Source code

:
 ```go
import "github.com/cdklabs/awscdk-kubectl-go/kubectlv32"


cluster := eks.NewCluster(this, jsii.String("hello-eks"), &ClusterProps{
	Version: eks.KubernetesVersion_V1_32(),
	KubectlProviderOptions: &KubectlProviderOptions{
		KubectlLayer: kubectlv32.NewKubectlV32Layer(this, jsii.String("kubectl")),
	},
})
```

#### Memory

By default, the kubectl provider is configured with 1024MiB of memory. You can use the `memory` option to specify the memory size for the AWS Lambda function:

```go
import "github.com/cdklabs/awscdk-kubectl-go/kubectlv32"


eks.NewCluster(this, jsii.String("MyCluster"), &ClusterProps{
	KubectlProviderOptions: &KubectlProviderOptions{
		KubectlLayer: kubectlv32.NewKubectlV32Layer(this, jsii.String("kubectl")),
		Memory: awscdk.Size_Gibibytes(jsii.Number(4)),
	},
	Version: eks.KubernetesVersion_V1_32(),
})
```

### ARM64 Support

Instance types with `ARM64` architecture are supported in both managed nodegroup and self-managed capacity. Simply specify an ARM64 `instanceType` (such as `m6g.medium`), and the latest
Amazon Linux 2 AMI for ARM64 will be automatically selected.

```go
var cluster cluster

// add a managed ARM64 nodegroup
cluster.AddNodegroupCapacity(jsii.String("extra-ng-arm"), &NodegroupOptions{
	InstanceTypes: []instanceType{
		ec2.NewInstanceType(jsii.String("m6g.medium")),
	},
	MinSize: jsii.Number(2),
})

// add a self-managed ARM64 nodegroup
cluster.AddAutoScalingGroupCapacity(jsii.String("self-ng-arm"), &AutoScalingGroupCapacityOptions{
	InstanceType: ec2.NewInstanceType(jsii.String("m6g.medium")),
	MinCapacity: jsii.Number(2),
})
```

-------------------------

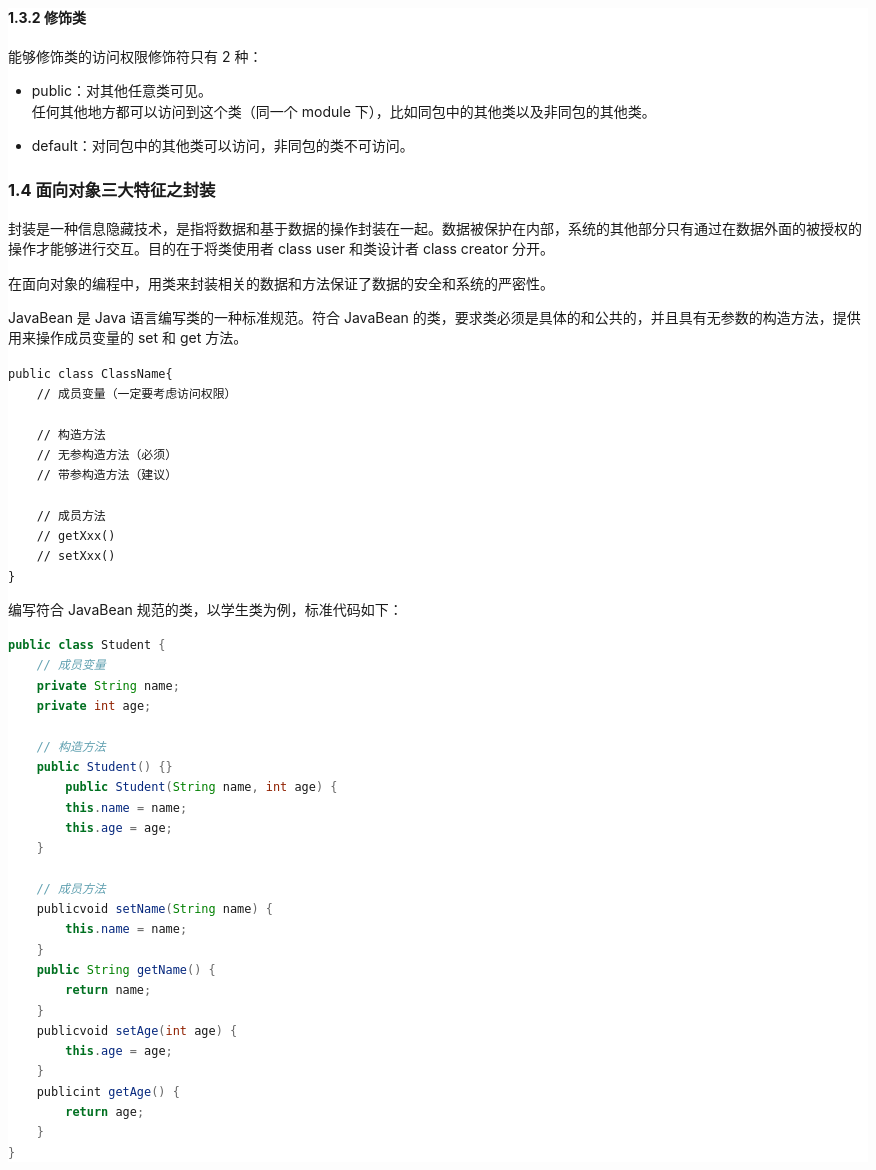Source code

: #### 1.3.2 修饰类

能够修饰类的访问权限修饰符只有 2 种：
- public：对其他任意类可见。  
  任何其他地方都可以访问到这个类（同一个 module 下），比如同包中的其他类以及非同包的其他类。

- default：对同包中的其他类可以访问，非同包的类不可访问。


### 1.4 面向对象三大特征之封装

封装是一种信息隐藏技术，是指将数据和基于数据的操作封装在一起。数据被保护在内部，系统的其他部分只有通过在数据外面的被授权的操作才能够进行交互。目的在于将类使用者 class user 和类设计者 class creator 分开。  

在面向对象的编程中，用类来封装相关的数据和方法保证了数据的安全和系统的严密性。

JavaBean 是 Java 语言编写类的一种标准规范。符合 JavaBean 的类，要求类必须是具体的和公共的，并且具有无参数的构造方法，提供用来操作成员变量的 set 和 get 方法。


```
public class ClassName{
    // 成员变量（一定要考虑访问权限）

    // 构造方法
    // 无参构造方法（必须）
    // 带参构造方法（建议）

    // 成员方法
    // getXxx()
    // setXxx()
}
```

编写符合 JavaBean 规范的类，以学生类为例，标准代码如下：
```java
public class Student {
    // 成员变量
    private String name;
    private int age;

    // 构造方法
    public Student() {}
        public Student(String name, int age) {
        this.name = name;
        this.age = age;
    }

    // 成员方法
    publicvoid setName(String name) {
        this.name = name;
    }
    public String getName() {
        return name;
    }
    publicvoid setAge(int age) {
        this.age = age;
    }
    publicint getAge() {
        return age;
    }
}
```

-------------------------

Your assignment: List, from the entries above, every line in which the word "managed" shows up.

Response to the exercise:
Instance types with `ARM64` architecture are supported in both managed nodegroup and self-managed capacity. Simply specify an ARM64 `instanceType` (such as `m6g.medium`), and the latest
// add a managed ARM64 nodegroup
// add a self-managed ARM64 nodegroup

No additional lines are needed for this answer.